When enableFireWallBans is true in the configuration and the visitor is flagged, banIp is called to add a UFW rule blocking the IP at the OS level.

enableFireWallBans requires a Linux environment with ufw installed and passwordless sudo configured for the Node.js process. Do not enable this on serverless or edge environments such as Vercel, Netlify, or Cloudflare Workers.

checkForBots

checkForBots is a low-level helper that calls the IAM /check endpoint with a prepared signed cookie and visitor context. It is used internally by botDetectorMiddleware and is exported for cases where you need to run the check with explicit control over the cookie and method, for example when building a custom middleware chain.

import { crypto } from 'node:crypto'
import { checkForBots, getLogger, createSignedValue } from 'auth-h3client/v2'

const log = getLogger().child({ service: 'api' })
const uuid = crypto.randomBytes(32).toString('hex')
const cookieValue = createSignedValue(uuid, 1000 * 60 * 60 * 2, 'normal')

await checkForBots(
  { name: '__Host-dr_i_n', value: cookieValue },
  event,
  event.req.method,
  log,
  config.enableFireWallBans,
  getCookie(event, 'canary_id')
)

The function throws HTTP 403 when the IAM service flags the visitor, and HTTP 502 when the IAM service is unreachable.

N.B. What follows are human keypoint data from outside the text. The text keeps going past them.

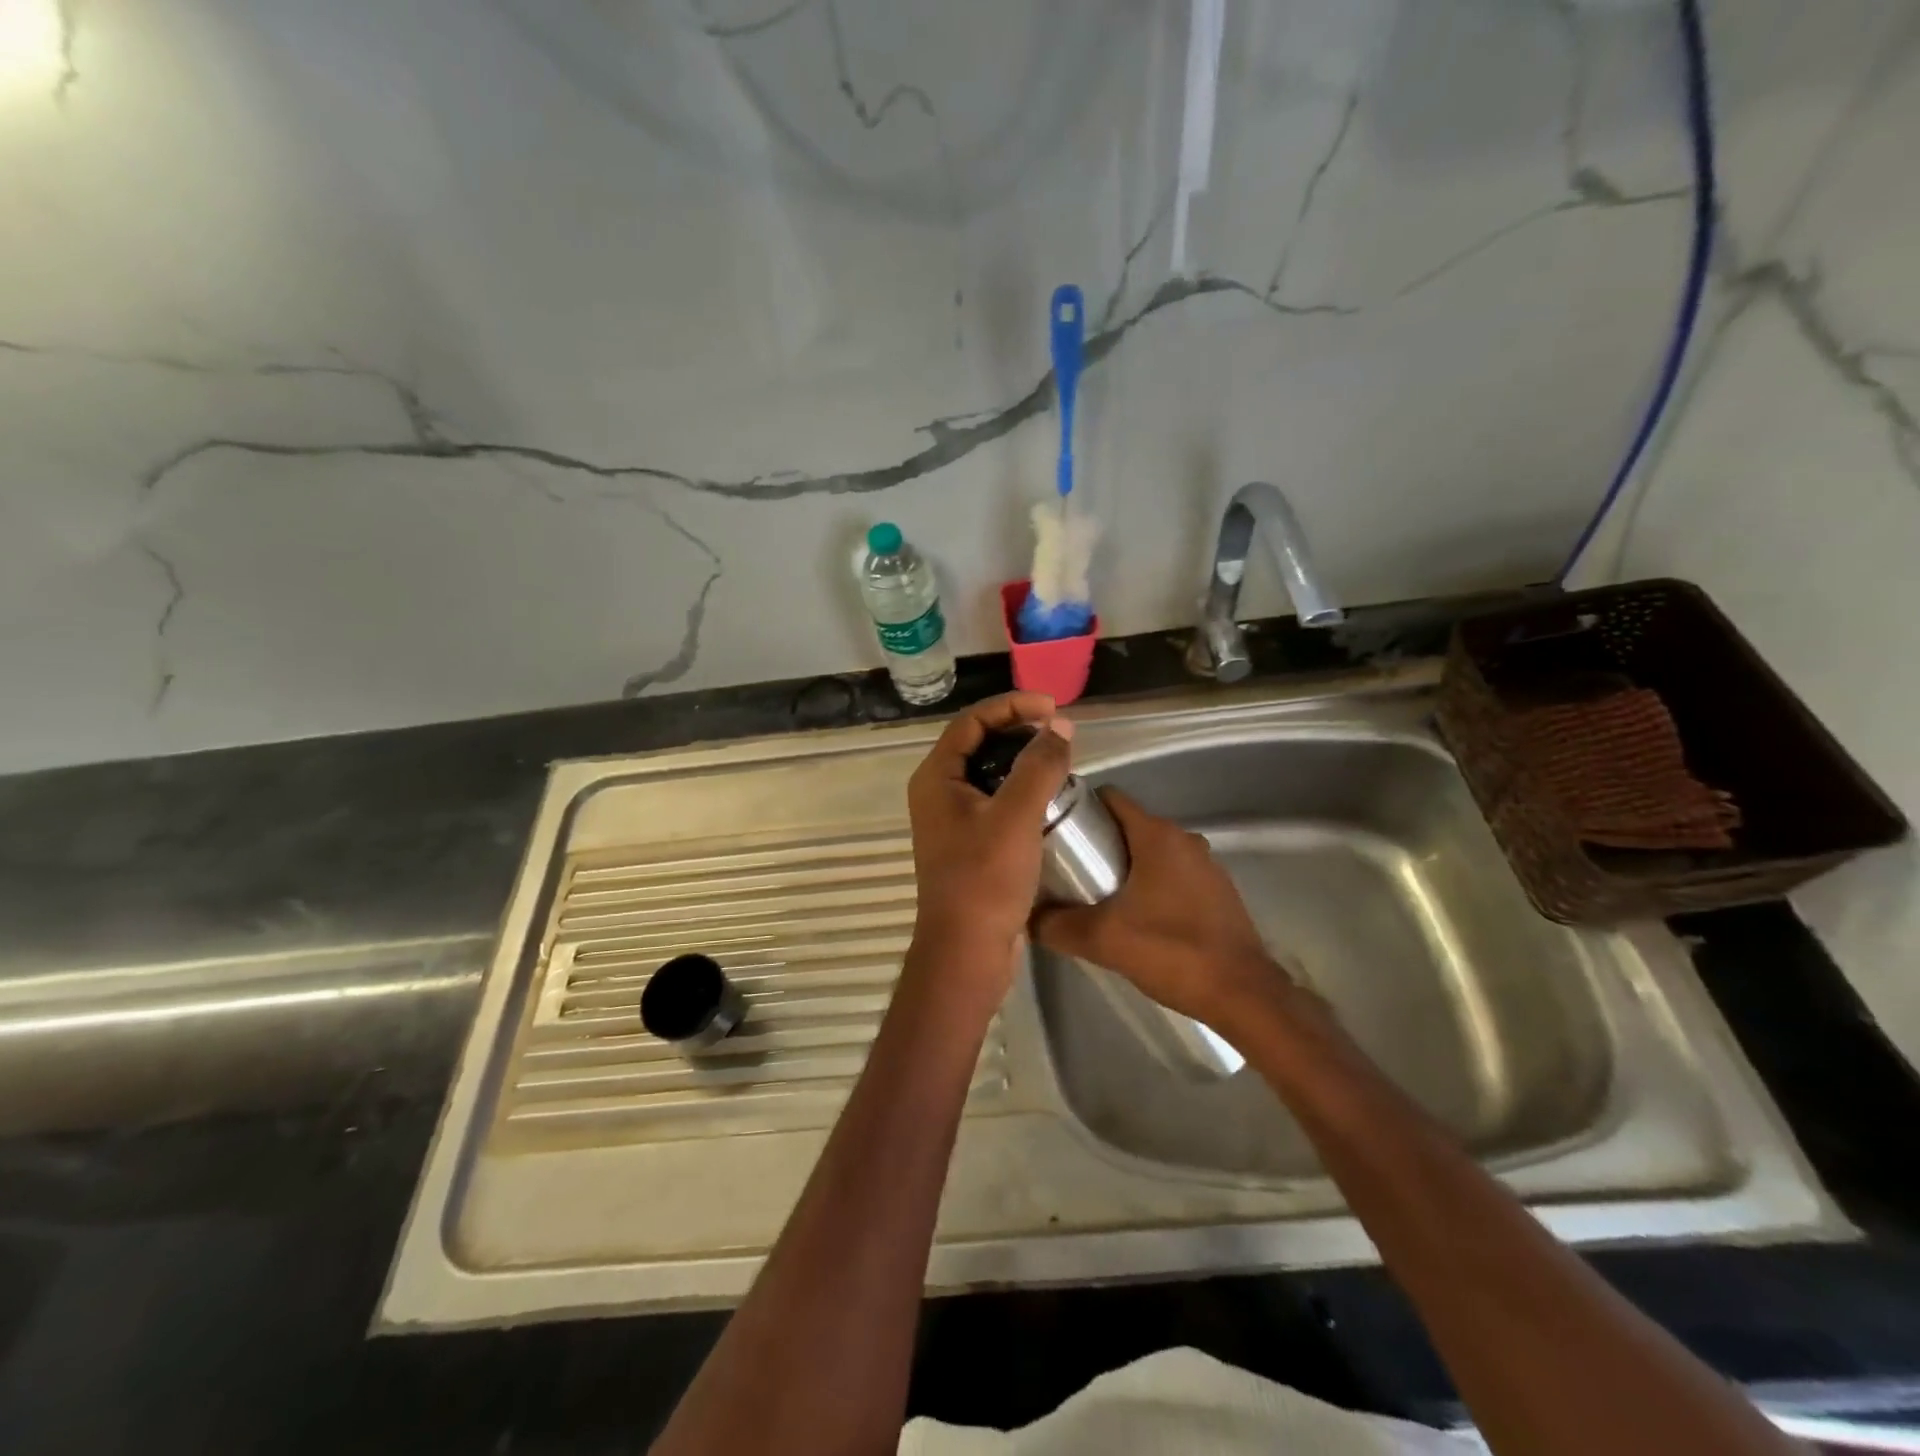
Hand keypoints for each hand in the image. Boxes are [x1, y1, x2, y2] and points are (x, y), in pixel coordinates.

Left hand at [906, 692, 1074, 984]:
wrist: (967, 952)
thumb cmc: (985, 879)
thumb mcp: (1016, 816)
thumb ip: (1039, 766)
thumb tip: (1060, 726)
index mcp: (936, 778)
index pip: (971, 721)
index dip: (1011, 706)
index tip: (1052, 707)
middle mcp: (938, 793)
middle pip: (978, 744)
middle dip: (1018, 731)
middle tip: (1059, 732)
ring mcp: (953, 821)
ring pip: (989, 774)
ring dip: (1022, 761)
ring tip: (1060, 760)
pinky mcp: (970, 844)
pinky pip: (995, 802)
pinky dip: (1021, 791)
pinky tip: (1050, 798)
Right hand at [1031, 788, 1292, 1026]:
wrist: (1244, 995)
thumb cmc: (1172, 952)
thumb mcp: (1102, 939)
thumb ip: (1057, 925)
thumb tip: (1026, 917)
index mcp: (1158, 836)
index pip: (1111, 799)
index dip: (1079, 809)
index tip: (1055, 831)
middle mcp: (1184, 839)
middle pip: (1128, 826)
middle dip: (1097, 843)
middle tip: (1067, 871)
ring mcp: (1206, 865)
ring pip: (1151, 853)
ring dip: (1124, 867)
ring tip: (1095, 897)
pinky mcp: (1217, 892)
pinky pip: (1172, 875)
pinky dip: (1150, 885)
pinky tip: (1134, 918)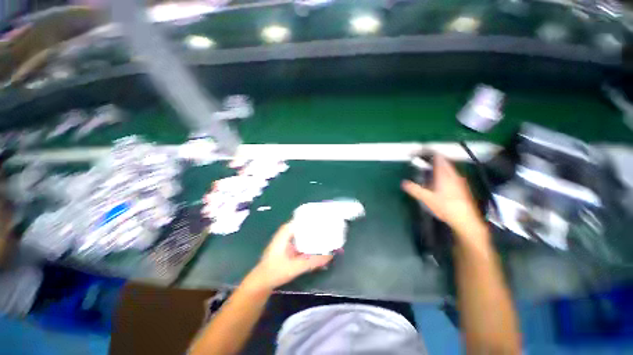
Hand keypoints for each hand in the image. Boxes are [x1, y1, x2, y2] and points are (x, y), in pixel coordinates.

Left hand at [247, 223, 332, 290]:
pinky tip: (321, 244)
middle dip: (319, 225)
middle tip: (333, 227)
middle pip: (306, 224)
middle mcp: (289, 231)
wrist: (262, 281)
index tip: (329, 218)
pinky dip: (312, 241)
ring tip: (330, 234)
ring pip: (306, 231)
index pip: (304, 218)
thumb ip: (312, 261)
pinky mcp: (292, 245)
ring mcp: (290, 238)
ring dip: (316, 233)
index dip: (316, 217)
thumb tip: (331, 255)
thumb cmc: (275, 271)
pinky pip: (304, 239)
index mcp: (287, 230)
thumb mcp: (295, 267)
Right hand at [402, 156, 488, 244]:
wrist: (465, 219)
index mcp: (444, 175)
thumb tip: (403, 183)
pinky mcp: (462, 187)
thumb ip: (414, 189)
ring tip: (432, 168)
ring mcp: (459, 181)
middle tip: (425, 160)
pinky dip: (446, 173)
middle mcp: (453, 175)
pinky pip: (453, 175)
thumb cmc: (445, 207)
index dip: (430, 153)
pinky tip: (442, 181)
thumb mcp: (426, 198)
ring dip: (441, 166)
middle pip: (445, 162)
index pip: (438, 158)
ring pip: (449, 168)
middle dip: (435, 159)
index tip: (422, 152)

On success it sets the __Host-dr_i_n cookie on the response and stores the tracking result in event.context.trackingResult.

For most cases, use botDetectorMiddleware directly rather than calling this function: it handles cookie generation, deduplication, and the skip logic automatically.


banIp

banIp(ip) executes a sudo ufw insert 1 deny from <ip> to any command to block the IP at the firewall level. It is called automatically by botDetectorMiddleware when enableFireWallBans is true and the visitor score exceeds the threshold.

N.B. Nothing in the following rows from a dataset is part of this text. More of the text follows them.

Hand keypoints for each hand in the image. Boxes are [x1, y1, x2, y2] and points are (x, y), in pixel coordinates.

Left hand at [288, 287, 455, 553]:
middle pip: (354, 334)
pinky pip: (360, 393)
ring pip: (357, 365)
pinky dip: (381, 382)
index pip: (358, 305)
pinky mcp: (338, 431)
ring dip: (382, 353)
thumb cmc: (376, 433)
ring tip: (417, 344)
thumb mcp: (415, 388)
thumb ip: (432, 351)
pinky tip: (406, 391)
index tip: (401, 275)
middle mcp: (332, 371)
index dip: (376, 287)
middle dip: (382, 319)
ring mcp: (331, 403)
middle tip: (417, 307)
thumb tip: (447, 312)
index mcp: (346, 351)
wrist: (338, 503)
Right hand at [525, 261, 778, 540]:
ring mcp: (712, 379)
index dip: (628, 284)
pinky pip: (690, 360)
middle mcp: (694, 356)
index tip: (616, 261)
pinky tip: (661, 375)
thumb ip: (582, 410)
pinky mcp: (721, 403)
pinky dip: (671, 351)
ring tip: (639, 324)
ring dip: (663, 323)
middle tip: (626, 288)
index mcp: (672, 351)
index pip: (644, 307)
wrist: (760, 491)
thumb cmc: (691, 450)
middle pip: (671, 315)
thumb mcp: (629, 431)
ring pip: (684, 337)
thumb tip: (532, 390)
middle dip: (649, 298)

Call it directly when implementing custom ban logic:

await banIp(clientIp)

The firewall rule persists across application restarts. Managing and reviewing the rules is outside the scope of this module. UFW rules can be listed with sudo ufw status numbered and removed with sudo ufw delete <rule_number>.


Bot detection in the IAM service

The full detection pipeline with 17 configurable checkers, scoring logic, canary cookie fingerprinting, and good-bot exemptions runs inside the IAM service via the Bot Detector integration. See Bot Detection for complete coverage of the pipeline and how to configure individual checkers.